**INSTRUÇÕES DO EXERCÍCIO:**
Dê continuidade à notícia sobre a operação contra atestados médicos falsos, começando logo após a última frase apresentada.

---- TEXTO DE ORIGEM

Policiais civis são alvos de operação contra falsificação de atestados médicos

O inquérito policial apura os crimes de falsidade ideológica e uso de documento falso

(Foto: Polícia Civil)

A Corregedoria-Geral da Polícia Civil deflagrou, na manhã desta sexta-feira (6), uma operação com a finalidade combater o uso de documentos falsos (atestados médicos adulterados/falsificados) apresentados por servidores perante a instituição. O inquérito policial apura os crimes de falsidade ideológica e uso de documento falso.

A operação, denominada Fair Play, foi deflagrada em Barra do Garças para cumprimento de três mandados de busca e apreensão, sendo dois deles na casa de servidores e outro na casa de uma pessoa de fora dos quadros da Polícia Civil de Mato Grosso.

As três ordens judiciais foram deferidas pelo juízo criminal de São Félix do Araguaia, em razão da prevenção, uma vez que foi lá que o primeiro atestado médico falsificado/adulterado foi utilizado.

A investigação também apurou que os servidores usaram os documentos falsos em São Felix do Araguaia e em Cuiabá.

--------
---- DADOS DO EXERCÍCIO

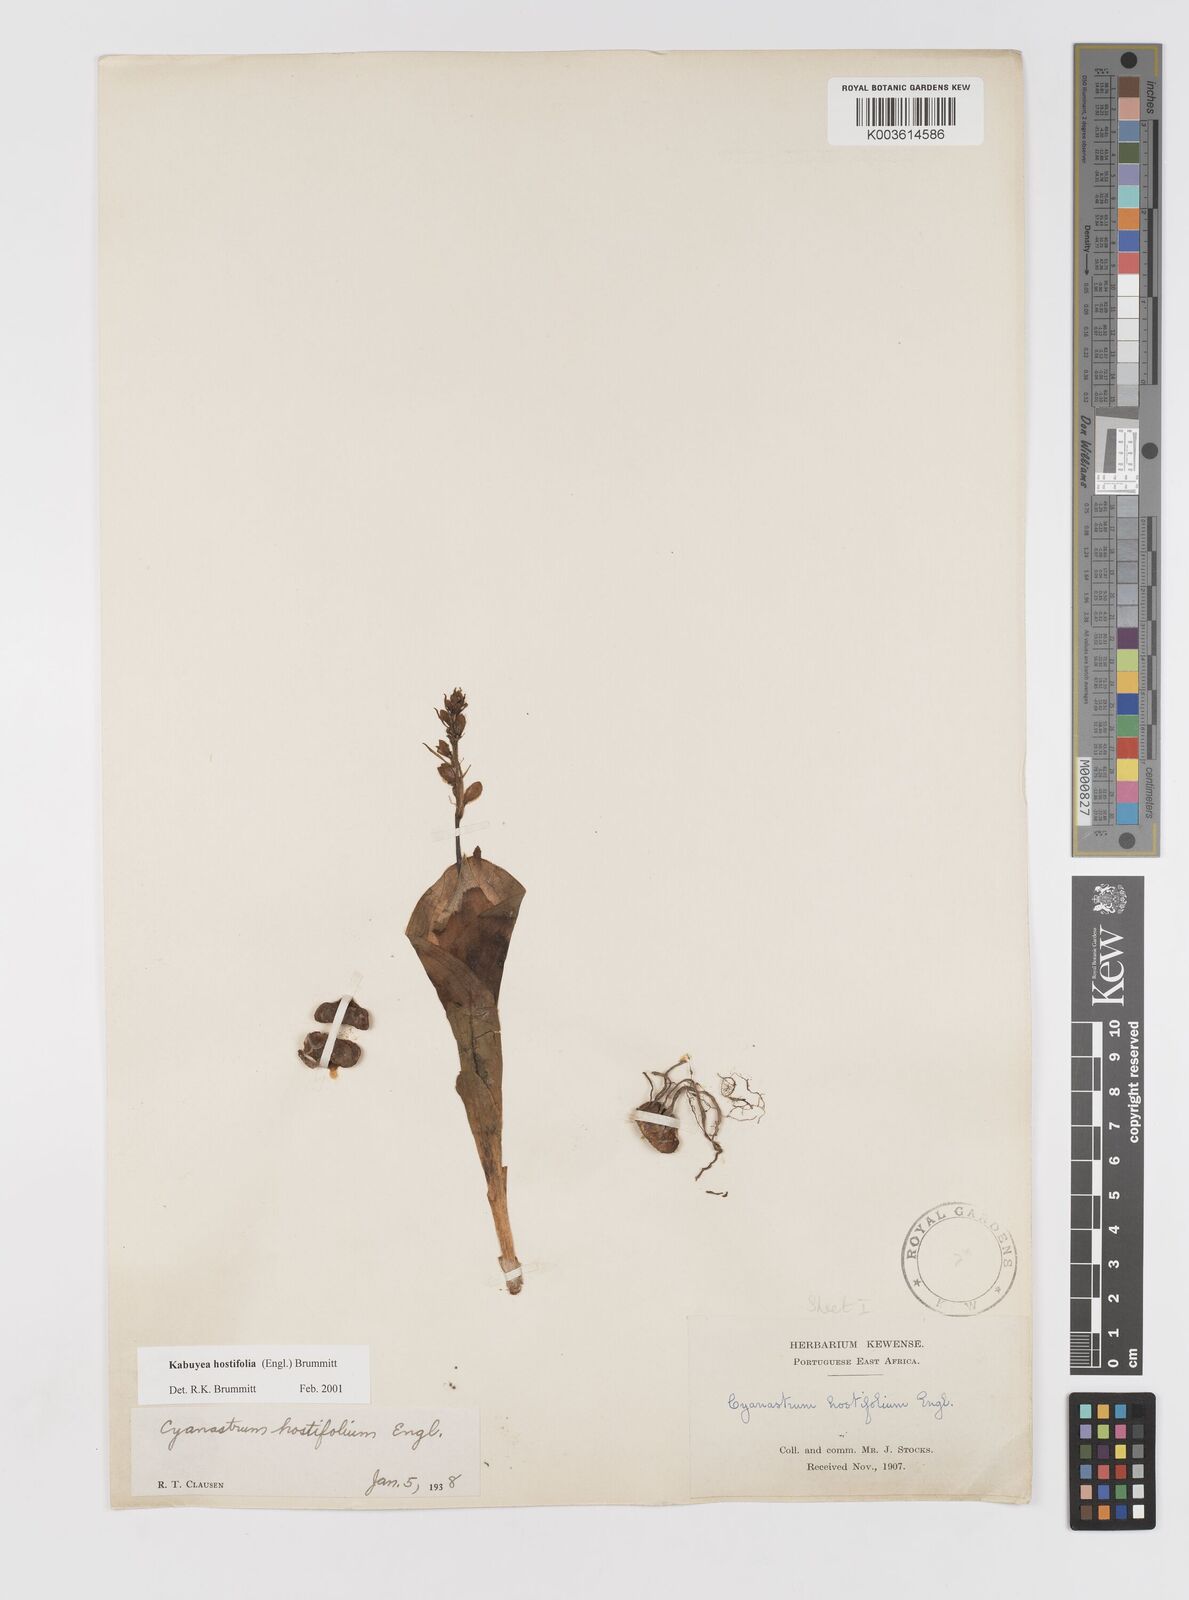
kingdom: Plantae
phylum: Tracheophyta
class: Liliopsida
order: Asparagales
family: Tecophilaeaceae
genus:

--------

**RESPOSTA AO EXERCÍCIO:**
Esta é primeira operação da Corregedoria-Geral em 2021, com a finalidade combater estes crimes, e há outras investigações em curso que apuram fatos semelhantes.

A ação contou com o apoio da Delegacia Regional de Barra do Garça, da Delegacia de Roubos e furto de Barra do Garças, da Delegacia da Mulher de Barra do Garças e da Gerência de Operações Especiais (GOE).

Nome da operação

A operação foi batizada de Fair Play, que em uma tradução livre, significa “jogo limpo”. O nome tem o objetivo de mostrar que Corregedoria-Geral desenvolve ações de repressão qualificada, buscando coibir o jogo sujo praticado por alguns servidores que utilizam atestados falsos/adulterados perante a instituição.